Assigned task 1:
Name every kind of investment that Laura says she holds in the investing discussion below.

Study text:
◇ ◇ ◇ ◇ ◇

I’m sure it is not exactly optimal and I will rebalance in a more planned way when I get closer to the withdrawal stage, but it has worked for me so far.
Sounds smart Matt. I like that you have the long-term (IRA) account more aggressive since you have plenty of time to ride out recessions. The 2050 fund is mostly stocks right now – as it should be this far away from the goal date. There is room for optimization as you stated, but it’s a decent option – especially given limited fund selection in most 457 accounts.
Not sure if it’s ideal, but we like to do a bit more: REIT, Bonds, emerging market, small cap, mid cap, and S&P 500.
“Ideal” is tricky because it is different for everyone.
I like that you have the REIT and Bonds for income and conservative returns, but have balanced it with emerging markets, small, and mid-cap which are more aggressive. Depending on ratios, that might perform pretty close to “market” returns while enjoying a bit less volatility.
Thanks for sharing Laura!

◇ ◇ ◇ ◇ ◇

Record excerpts:
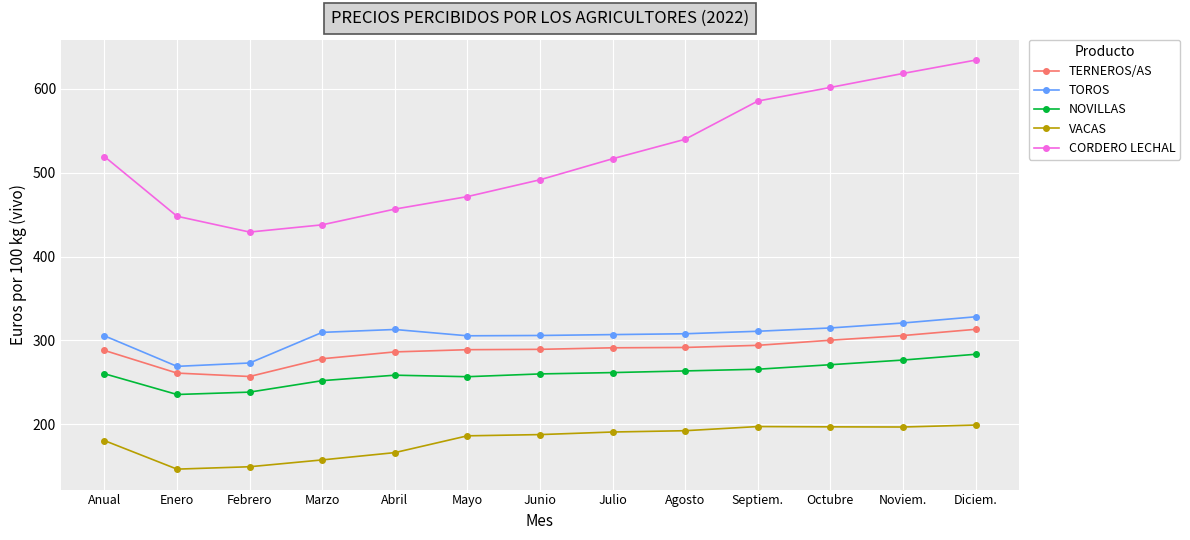

What is the difference between the maximum and second lowest values in the CORDERO LECHAL series?

196.5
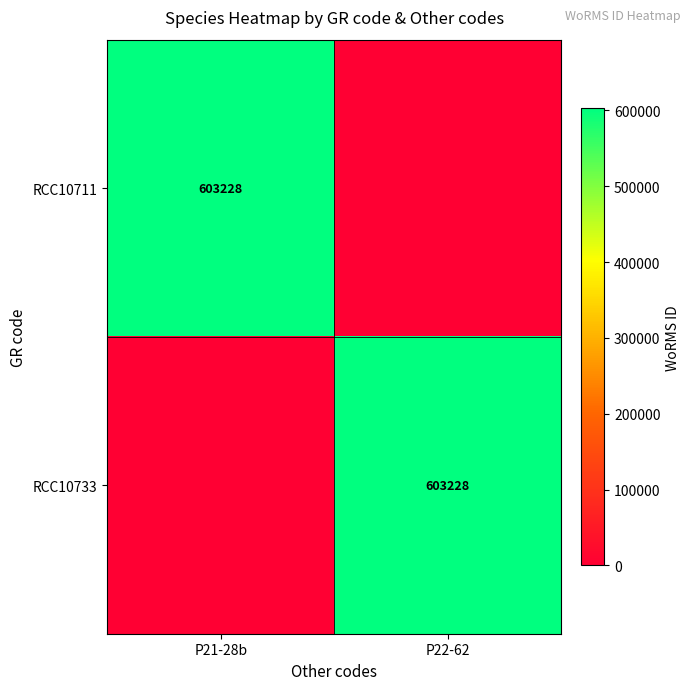

Is it true that RCC10733 equals 603228 at P22-62?

True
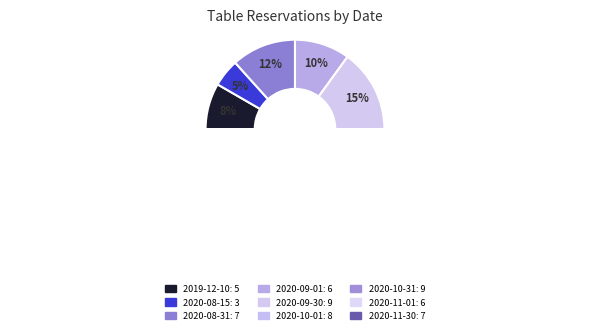

What is the change in value from 2019-12-10 to 2020-11-01?

+1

◇ ◇ ◇ ◇ ◇

Assigned task 2:
Rewrite all three chart entries above, changing each "What is" to "What's" and keeping everything else the same. Omit the pictures from your answer.

Expected output 1:
REIT, bonds, emerging market, small cap, mid cap, and S&P 500.

Expected output 2:
What's the difference between the maximum and second lowest values in the CORDERO LECHAL series?

196.5

Is it true that RCC10733 equals 603228 at P22-62?

True

What's the change in value from 2019-12-10 to 2020-11-01?

+1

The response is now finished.